Easy to imagine… but probably a mistake.

It was, in fact, the most depressing Thanksgiving of his life. He drifted off into an unaccustomed early afternoon nap (no Physical Therapy because of the holiday) and dreamed an unsettling dream in which several candy-stripers walked through the IC ward and slapped turkey decals onto the life-support machinery and IV drips.

His mother, father, and sister had come over to visit for an hour in the morning, and for the first time he had sensed in Ellie an anxiousness to be gone. They had been invited over to the Callisons” for a light Thanksgiving brunch, and Lou Callison, one of the three Callison boys, was fourteen and “cute”. Her racked-up brother had become boring. They hadn’t discovered a rare and tragic form of cancer breeding in his bones. He wasn’t going to be paralysed for the rest of his life. There was no movie-of-the-week in him.

They had called him from the Callisons” around twelve-thirty and his father sounded a bit drunk—Dennis guessed he was maybe on his second bloody Mary and was maybe getting some disapproving looks from Mom. Dennis himself had just been finishing up his dietician-approved bluecarded Thanksgiving dinner—the only such dinner he had ever been able to finish in fifteen minutes—and he did a good job of sounding cheerful, not wanting to spoil their good time. Ellie came on the wire briefly, sounding giggly and rather screamy. Maybe it was talking to Ellie that had tired him out enough to need a nap.

He had fallen asleep (and had his unsettling dream) around two o’clock. The hospital was unusually quiet today, running on a skeleton staff. The usual babble of TVs and transistor radios from the other rooms was muted. The candy-striper who took his tray smiled brightly and said I she hoped he had enjoyed his “special dinner.” Dennis assured her that he had. After all, it was Thanksgiving for her, too.

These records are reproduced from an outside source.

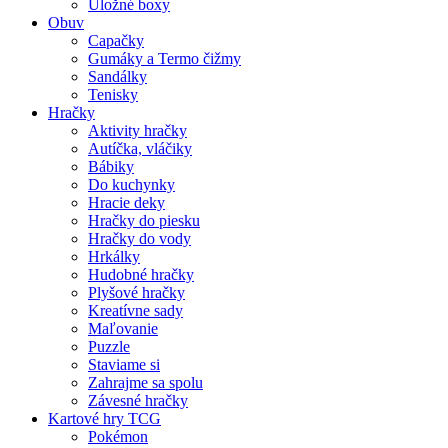
Úložné boxy
Obuv
Capačky
Gumáky a Termo čižmy
Sandálky
Tenisky
Hračky
Aktivity hračky
Autíčka, vláčiky
Bábiky
Do kuchynky
Hracie deky
Hračky do piesku
Hračky do vody
Hrkálky
Hudobné hračky
Plyšové hračky
Kreatívne sady
Maľovanie
Puzzle
Staviame si
Zahrajme sa spolu
Závesné hračky
Kartové hry TCG
Pokémon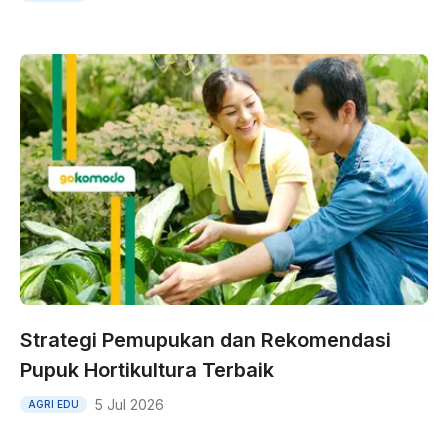
Strategi Pemupukan dan Rekomendasi
Pupuk Hortikultura Terbaik
5 Jul 2026
AGRI EDU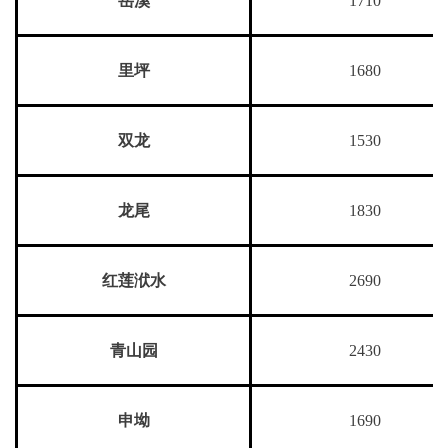
1710
里坪
1680
双龙
1530
龙尾
1830
红莲洑水
2690
青山园
2430
申坳
1690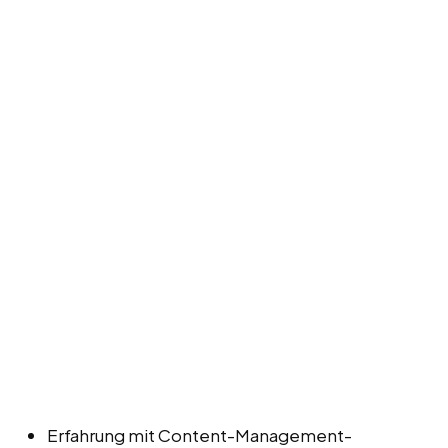
Erfahrung mit Content-Management-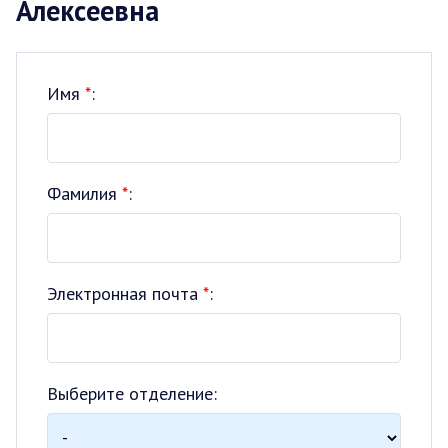
Алексеевна
Имя
*
:
Фамилия
*
:
Электронная почта
*
:
Выберите отделение: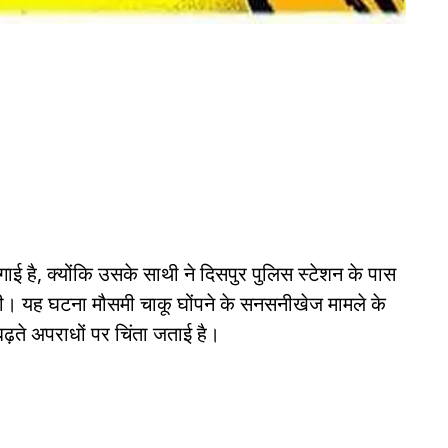
लगाई है, क्योंकि उसके साथी ने दिसपुर पुलिस स्टेशन के पास
। यह घटना मौसमी चाकू घोंपने के सनसनीखेज मामले के
ढ़ते अपराधों पर चिंता जताई है।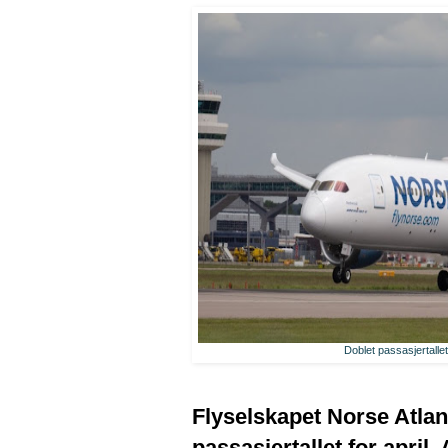
Doblet passasjertallet
Flyselskapet Norse Atlan
passasjertallet for april.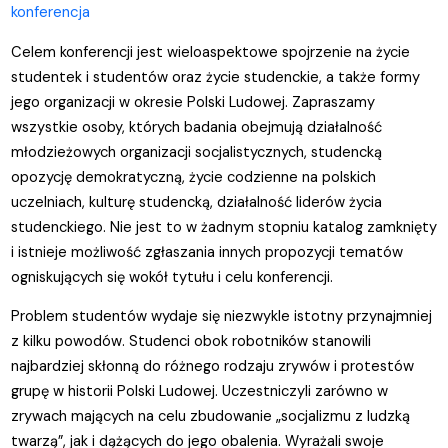
konferencja
Celem konferencji jest wieloaspektowe spojrzenie na życie
studentek i studentów oraz życie studenckie, a także formy
jego organizacji w okresie Polski Ludowej. Zapraszamy
wszystkie osoby, których badania obejmują działalność
młodzieżowych organizacji socjalistycznych, studencką
opozycję demokratyczną, życie codzienne na polskich
uczelniach, kulturę studencką, działalność liderów życia
studenckiego. Nie jest to w żadnym stopniu katalog zamknięty
i istnieje możliwość zgłaszania innych propozycji tematów
ogniskujących się wokół tytułu i celu konferencji.
Problem studentów wydaje się niezwykle istotny przynajmniej
z kilku powodów. Studenci obok robotników stanowili
najbardziej skłonną do różnego rodzaju zrywów i protestów
grupę w historii Polski Ludowej. Uczestniczyli zarówno w
zrywach mających na celu zbudowanie „socjalizmu z ludzką
twarzą”, jak i dążących do jego obalenia. Wyrażali swoje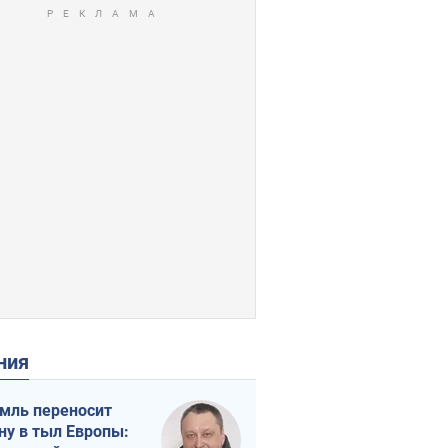
ения
мль переносит
ну в тыл Европы: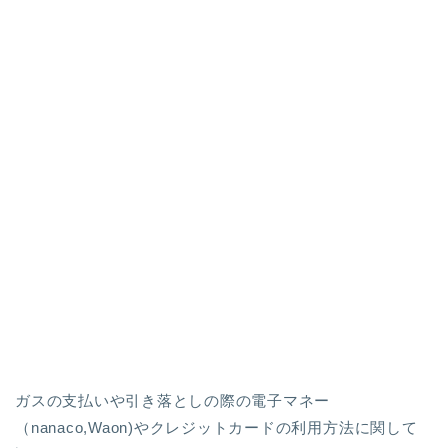
ガスの支払いや引き落としの際の電子マネー
（nanaco,Waon)やクレジットカードの利用方法に関して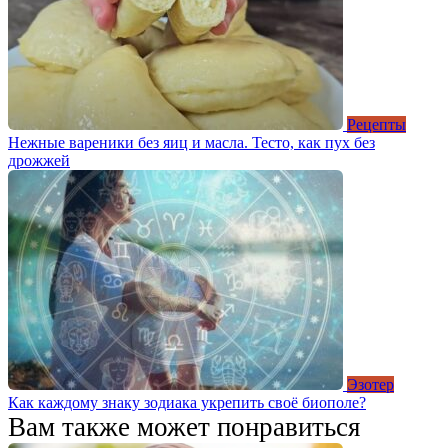
Рецепты
Нежные вареники без яиц и масла. Тесто, как пух без
дрожжей
Эзотер
Как каждому знаку зодиака укрепить своё биополе?
Вам также может понравиться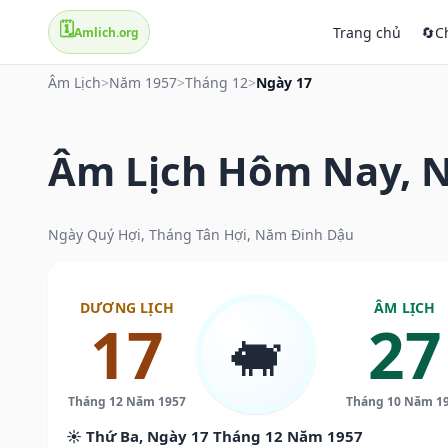
🗓️
Trang chủ
🔄
C
Amlich.org
Âm Lịch
>
Năm 1957
>
Tháng 12
>
Ngày 17
Âm Lịch Hôm Nay, N
Ngày Quý Hợi, Tháng Tân Hợi, Năm Đinh Dậu
DƯƠNG LỊCH
ÂM LỊCH
17
27
🐖
Tháng 12 Năm 1957
Tháng 10 Năm 1
☀️ Thứ Ba, Ngày 17 Tháng 12 Năm 1957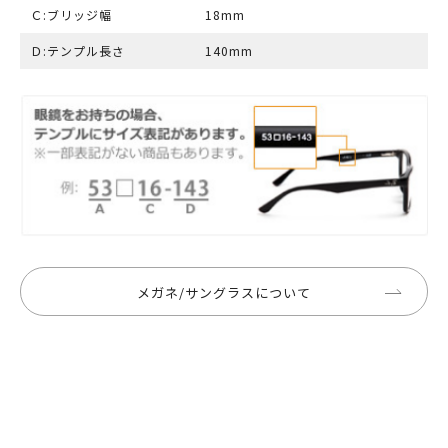
Ｃ:ブリッジ幅
18mm
Ｄ:テンプル長さ
140mm
メガネ/サングラスについて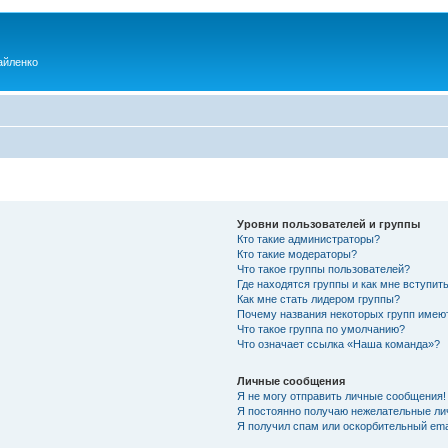
айленко
Уровни пользователей и группы
Кто такие администраторы?
Кто такие модераторы?
Что такое группы пользователей?
Где находятся группы и как мне вступить
Как мне стать лидером группы?
Почему названия некоторых групп имею
Что такое группа по умолчанию?
Что означает ссылка «Наша команда»?
Личные сообщения
Я не могу отправить личные сообщения!
Я постоянно получаю нежелательные ли
Я получил спам или оскорбительный emai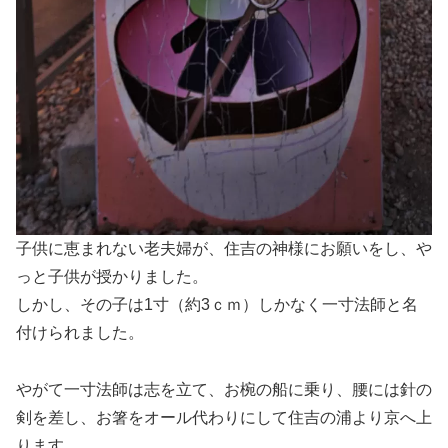
子供に恵まれない老夫婦が、住吉の神様にお願いをし、や
っと子供が授かりました。
しかし、その子は1寸（約3ｃｍ）しかなく一寸法師と名
付けられました。
やがて一寸法師は志を立て、お椀の船に乗り、腰には針の
剣を差し、お箸をオール代わりにして住吉の浦より京へ上
ります。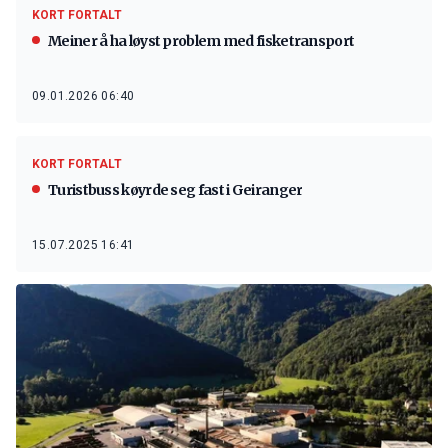
KORT FORTALT
Meiner å ha løyst problem med fisketransport
09.01.2026 06:40
KORT FORTALT
Turistbuss køyrde seg fast i Geiranger
15.07.2025 16:41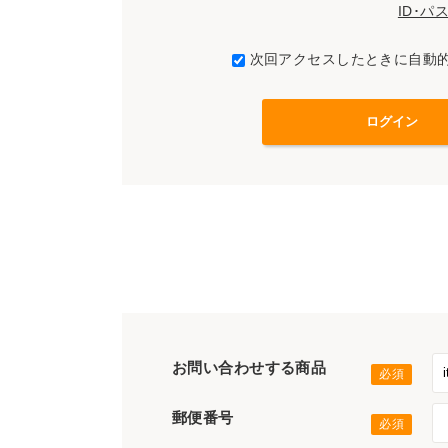
ID･
次回アクセスしたときに自動
お問い合わせする商品
郵便番号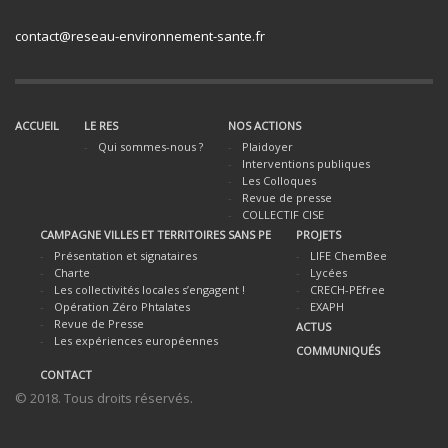
contact@reseau-environnement-sante.fr
ACCUEIL
LE RES
NOS ACTIONS
Qui sommes-nous ?
Plaidoyer
Interventions publiques
Les Colloques
Revue de presse
COLLECTIF CISE
CAMPAGNE VILLES ET TERRITOIRES SANS PE
PROJETS
Présentation et signataires
LIFE ChemBee
Charte
Lycées
Les collectivités locales s’engagent !
CRECH-PEfree
Opération Zéro Phtalates
EXAPH
Revue de Presse
ACTUS
Les expériences européennes
COMMUNIQUÉS
CONTACT
© 2018. Tous droits réservés.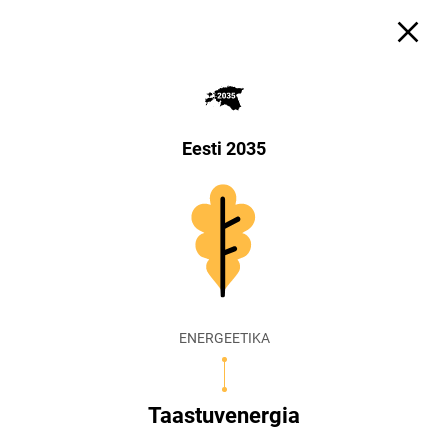
Eesti 2035
ENERGEETIKA
Taastuvenergia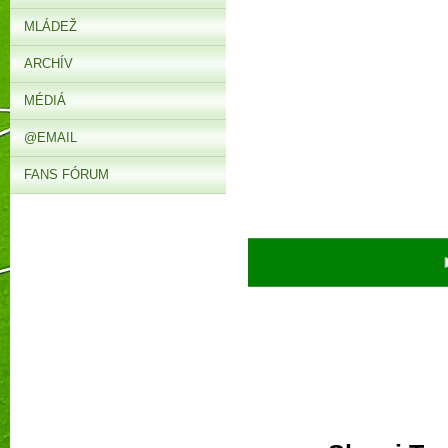
MLÁDEŽ
ARCHÍV
MÉDIÁ
@EMAIL
FANS FÓRUM
► V 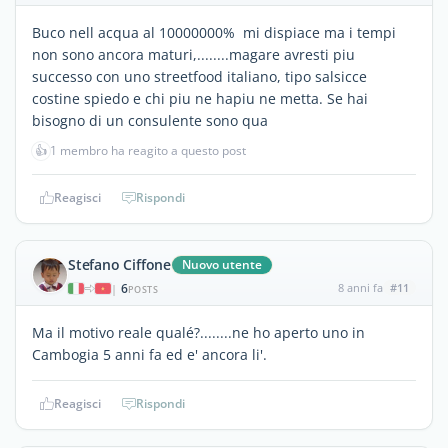
Buco nell acqua al 10000000% mi dispiace ma i tempi
non sono ancora maturi,........magare avresti piu
successo con uno streetfood italiano, tipo salsicce
costine spiedo e chi piu ne hapiu ne metta. Se hai
bisogno di un consulente sono qua
👍
1 membro ha reagito a questo post
Reagisci
Rispondi
Stefano Ciffone
Nuovo utente
6
8 anni fa
#11
|
POSTS
Ma il motivo reale qualé?........ne ho aperto uno in
Cambogia 5 anni fa ed e' ancora li'.
Reagisci
Rispondi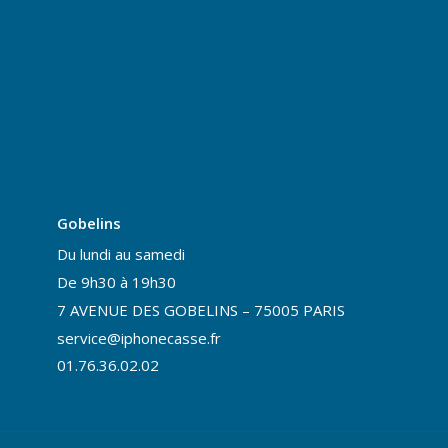
Gobelins
Du lundi au samedi
De 9h30 à 19h30
7 AVENUE DES GOBELINS – 75005 PARIS
service@iphonecasse.fr
01.76.36.02.02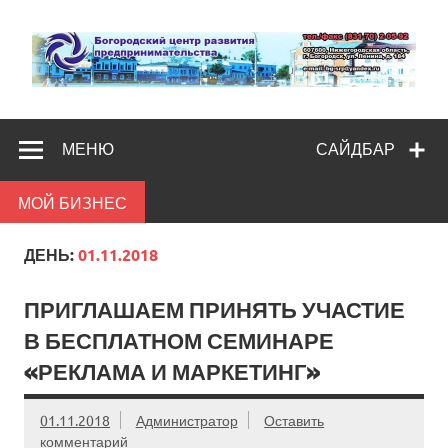
Skip
to
content
Богородс
Помощь и поддержка бизнесу
разв
МЕНЮ
САЙДБАР
предпредпри
МОЙ БИЗНЕС
ДЕНЬ:
01.11.2018
ПРИГЛАШАЕМ ПРИНЯТЬ УЧАСТИЕ
В БЕСПЛАТНОМ СЕМИНАРЕ
«РЕКЛАМА И МАРКЕТИНГ»
01.11.2018
Администратор
Оставить
комментарий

And so he dreamed, and the dream broke up and became a darker sleep, and when he woke up it was nearly five o’clock and Arnie Cunningham was sitting in the hard plastic contour chair where his girl had sat only the day before.

Dennis was not at all surprised to see him there; he simply assumed that it was a new dream.

“Hi, Arnie,” he said. “How’s it hanging?”

“Hanging good,” Arnie said, “but you look like you’re still asleep, Dennis. Want some head-noogies? That’ll wake you up.”

There was a brown bag on his lap, and Dennis’s sleepy mind thought: Got his lunch after all. Maybe Repperton didn’t squash it as bad as we thought. He tried to sit up in the bed, hurt his back, and used the control panel to get into what was almost a sitting position. The motor whined. “Jesus, it’s really you!”

“Were you expecting Ghidrah, the Three-Headed Monster?” Arnie asked amiably.

“I was sleeping. I guess I thought I still was.” Dennis rubbed his forehead hard, as if to get rid of the steep behind it. “Happy Thanksgiving, Arnie.”

“You bet,” Arnie said. “Same to you. Did they feed you turkey with all the trimmings?”

Dennis laughed. “I got something that looked like those play-dinners that came with Ellie’s Happy-Time Cafeteria when she was about seven. Remember?”

Arnie put his cupped hands to his mouth and made ralphing noises. “I remember. What a gross-out.”

“I’m really glad you came,” Dennis said, and for a moment he was perilously close to tears. Maybe he hadn’t realized just how depressed he had been, He redoubled his determination to be home by Christmas. If he was here on Christmas Day, he’d probably commit suicide.